Not itemized in that list (yet?) are some experiments I’d done with the Rory Rosenzweig Center’s PressForward plugin for WordPress. It allowed me to use a simple browser bookmarklet to save a webpage’s content to my personal website with a rel=”canonical” tag for the page pointing at the original page. (Here’s a good example.) Because of the way the canonical set up works within Hypothes.is, I noticed that annotations I (and others) made on the original were also mirrored and available on my website as well. In my case, because PressForward was copying the entirety of the article for me, I used the <mark> HTML tag to make the highlights on my page, but with Hypothes.is enabled, it also shows the other public annotations as well. (Use of the title attribute adds some additional functionality when the mark tagged text is hovered over in most browsers.)
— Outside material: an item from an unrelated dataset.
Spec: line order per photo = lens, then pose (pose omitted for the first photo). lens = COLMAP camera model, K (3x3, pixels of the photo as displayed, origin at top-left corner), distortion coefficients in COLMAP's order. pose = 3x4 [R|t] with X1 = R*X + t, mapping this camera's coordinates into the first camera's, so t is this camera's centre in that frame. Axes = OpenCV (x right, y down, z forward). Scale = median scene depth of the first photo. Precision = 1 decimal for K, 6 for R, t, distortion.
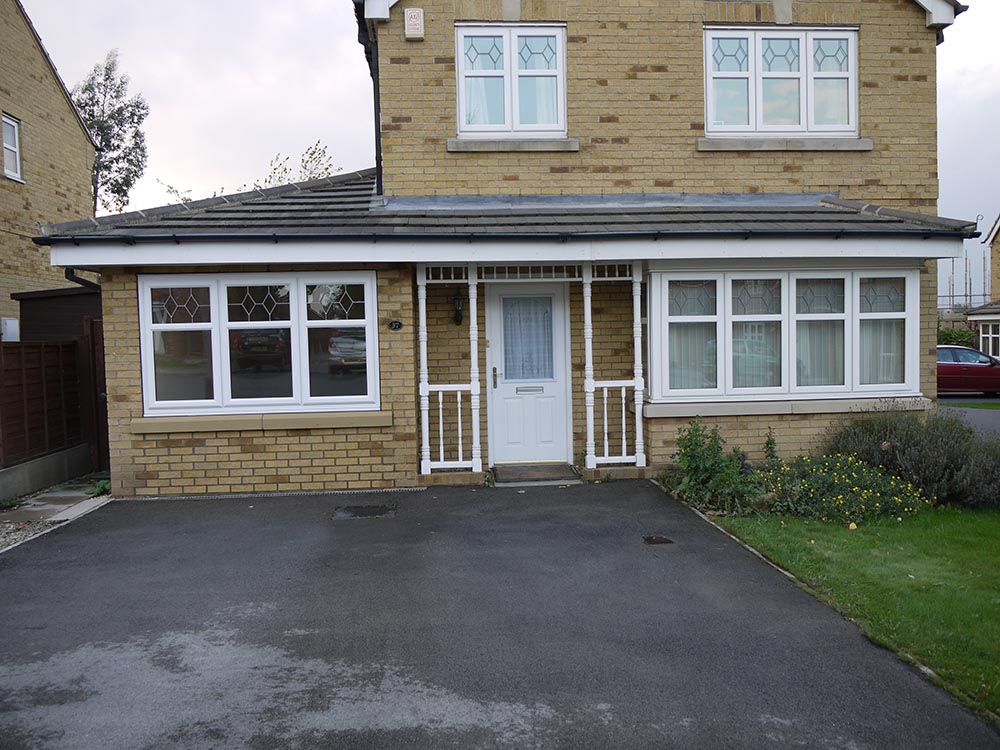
lens RADIAL K [[837.0, 0, 499.1], [0, 837.0, 372.3], [0, 0, 1]] dist [0.012191, 0.005092]
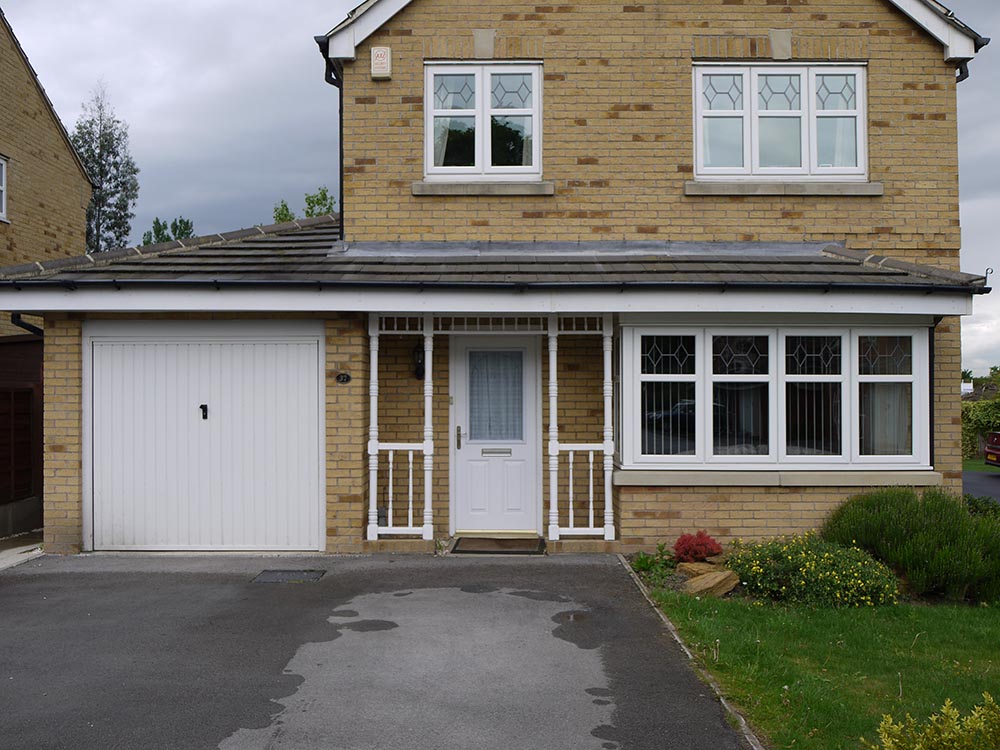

In another example, I annotated a copy of one of Audrey Watters’ articles (after she’d disabled the ability for Hypothesis to work on her site, but before she changed the Creative Commons licensing on her website). But here I added my annotations essentially as pull-quotes off to the side and syndicated copies to Hypothes.is by annotating the copy on my website. If you visit Audrey’s original, you’ll see that you cannot enable Hypothesis on it, but if you’re using the Chrome extension it will correctly indicate that there are five annotations on the page (from my alternate copy which indicates hers is the rel=”canonical”).
In any case, thanks again for your examples and documenting your explorations. I suspect as time goes by we’ll find a more IndieWeb-centric method for doing exactly what you’ve got in mind in an even easier fashion. Often doing things manually for a while will help you better define what you want and that will also make automating it later a lot easier.